Artist’s renderings of the planned three-building ITFederal complex: above, the ITFederal office and cloud data center slated for the western side of the property toward the Old Virginia Plant; below the two-story retail center, one story of which is nearing completion.

“As for job creation you can see from the table below what the anticipated ITF jobs will be salary wise and a total of jobs for the entire ITF operation,” McDonald told Royal Examiner in early 2017, noting that delays in the start of the project would result in year one numbers “a little lower” but adding that the below chart were “strictly ITF jobs and not related to the retail component” of the project.

However 27 months later, year one of the ITFederal plan has yet to begin.

Personnel Plan Year 1 Year 2 Year 3 Year 4 Year 5
Executive Staff $180,000 $298,000 $317,800 $400,000 $500,000
Executive Assistance $45,000 $74,000 $64,800 $77,760 $93,312
Operation $90,000 $94,500 $99,225 $104,186 $109,396
SG&A Staff $180,000 $848,062 $1,122,093 $1,346,499 $1,750,449
Overhead Staff $330,000 $941,180 $1,246,770 $1,496,110 $2,468,550
NRC Contract Staff $2,249,724 $5,155,900 $6,233,850 $7,480,550 $8,228,500
Other Contracts Staff $889,000 $1,778,000 $2,667,000 $4,000,500 $6,000,750
NRC Subcontractors Staff $642,779 $1,187,400 $1,781,100 $2,137,300 $2,351,000
Other Subcontractors Staff $254,000 $508,000 $762,000 $1,143,000 $1,714,500
Other Government Staff $0 $225,000 $337,500 $675,000 $1,012,500
Commercial Business Staff $67,500 $525,000 $1,050,000 $2,100,000 $4,200,000
Office Assistance $41,392 $49,136 $49,163 $49,259 $49,385
Total People 168 366 465 525 616

As for the current status of ITFederal’s promised jump start of economic redevelopment at the former federal Superfund site, it seems there can only be unanswered questions amidst a flurry of attorney-instructed “no comments” from all sides – so much for “Gumbaya” and timely movement on that $40-million, job-creating economic investment in this community with a 2020 deadline for completion.

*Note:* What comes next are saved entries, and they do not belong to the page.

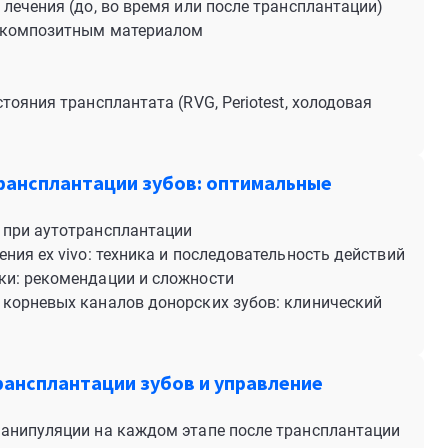
лечения (до, во время или после трансплантации)
и композитным материалом
ояния трансплантата (RVG, Periotest, холодовая
рансплантации зубов: оптимальные
 при аутотрансплантации
ния ex vivo: техника и последовательность действий
ки: рекомендации и сложности
корневых каналов донорских зубов: клинический
ансплантации зубов и управление
анипуляции на каждом этапе после трансплантации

Was it all a pipe dream from the start, as former Councilwoman Bébhinn Egger warned in 2016-17 from her research into ITFederal, its contract history and possible reliance on EB-5 Visa Program money – a reliance later verified by FOIA’ed communications between Tran and McDonald dated October 24, 2014*.

Somewhere over the rainbow – there is a rainbow out there, isn’t there?…

Or could it be something worse, or more promisingly a project like its site’s name that might rise like a phoenix from the ashes of current civil litigation, criminal investigations, public finger-pointing and municipal scurrying for explanations?

Stay tuned for the next chapter of “As the EDA forensic audit turns.”


*Footnote: In Tran’s October 24, 2014 email to McDonald stating acceptance of an IDA/EDA offer on “Lot 6 of the Royal Phoenix Park” Tran writes, “Once ACRC (Tran’s American Commonwealth Regional Center) has received final approval from USCIS (U.S. Citizenship and Immigration Services), it can immediately start raising the EB-5 investments to provide loan financing to ITFederal to development (sic) the property and to perform work on the $140 million NRC (Nuclear Regulatory Commission) contract.”